By Sam Morgan
(EurActiv) — Brussels Airlines announced a major restructuring of its business on Tuesday (12 May), including job cuts that could affect 1,000 employees, a reduction in fleet size and a smaller network of destinations.
Belgium’s main airline is in huge difficulty because of the coronavirus outbreak, which has pushed the carrier to ground its fleet and furlough many of its 4,000 workers. Today, the company revealed how it plans to ride out the slump in demand and recover afterwards.
In a statement, Brussels Airlines outlined “substantial and indispensable measures” that include a 25% smaller workforce – equal to 1,000 jobs – and a fleet smaller in size by 16 aircraft – down from 54 to 38.
“The restructuring is urgently needed in order to survive the current crisis and become structurally competitive in the future,” said CEO Dieter Vranckx, who added that his company’s intention is not just to survive but to build “long-term structural profitability and growth”.
Which destinations the airline serves will also be reviewed. The carrier is a favourite of EU officials and national representatives who have to visit the Belgian capital for work, but the network is set to shrink by 22 destinations.
After the airline first grounded its fleet in late March, rumours began to circulate that the firm could be nationalised by the government in order to save it. That significant step now looks unlikely, although the company acknowledges it is seeking public money and aid from its parent company, Lufthansa.

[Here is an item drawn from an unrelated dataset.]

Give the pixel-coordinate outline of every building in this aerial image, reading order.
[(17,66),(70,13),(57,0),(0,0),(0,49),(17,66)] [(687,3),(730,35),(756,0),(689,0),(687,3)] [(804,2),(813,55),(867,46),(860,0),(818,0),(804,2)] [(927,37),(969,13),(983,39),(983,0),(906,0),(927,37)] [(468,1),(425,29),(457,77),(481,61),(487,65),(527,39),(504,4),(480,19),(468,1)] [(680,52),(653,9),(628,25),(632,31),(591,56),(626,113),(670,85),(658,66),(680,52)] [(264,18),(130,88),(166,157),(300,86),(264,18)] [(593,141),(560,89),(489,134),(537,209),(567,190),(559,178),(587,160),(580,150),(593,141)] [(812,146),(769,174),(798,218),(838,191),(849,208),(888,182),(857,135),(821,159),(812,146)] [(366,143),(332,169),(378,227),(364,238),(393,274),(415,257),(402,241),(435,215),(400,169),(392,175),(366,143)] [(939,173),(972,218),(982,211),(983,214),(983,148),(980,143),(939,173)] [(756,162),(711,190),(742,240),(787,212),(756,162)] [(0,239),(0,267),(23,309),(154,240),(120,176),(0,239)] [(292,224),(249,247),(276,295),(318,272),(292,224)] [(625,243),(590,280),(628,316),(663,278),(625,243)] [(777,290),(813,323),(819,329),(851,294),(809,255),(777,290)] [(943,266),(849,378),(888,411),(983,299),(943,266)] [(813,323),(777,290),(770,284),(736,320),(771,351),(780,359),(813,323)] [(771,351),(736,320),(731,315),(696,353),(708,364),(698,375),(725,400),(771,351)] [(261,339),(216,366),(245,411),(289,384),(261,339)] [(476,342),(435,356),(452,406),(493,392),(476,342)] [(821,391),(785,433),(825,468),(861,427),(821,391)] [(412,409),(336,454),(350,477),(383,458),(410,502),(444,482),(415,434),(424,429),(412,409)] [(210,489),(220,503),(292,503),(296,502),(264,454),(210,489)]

Germany’s main airline is locked in its own talks with Berlin over a reported €9 billion bailout but the issue of how much say the government should have into the day-to-day running of Lufthansa has delayed a final deal.
Lufthansa CEO Carsten Spohr was due in Brussels this week to meet with Belgian Prime Minister Sophie Wilmès and talk about an aid deal. Lufthansa’s management has insisted that it has no plans to sell Brussels Airlines, despite its loss-making status even before the crisis.
Any aid package would be subject to European Commission approval and although the EU executive has held off from setting environmental criteria for bailout approval, it has suggested that only airlines that are in trouble because of the pandemic will get the thumbs-up.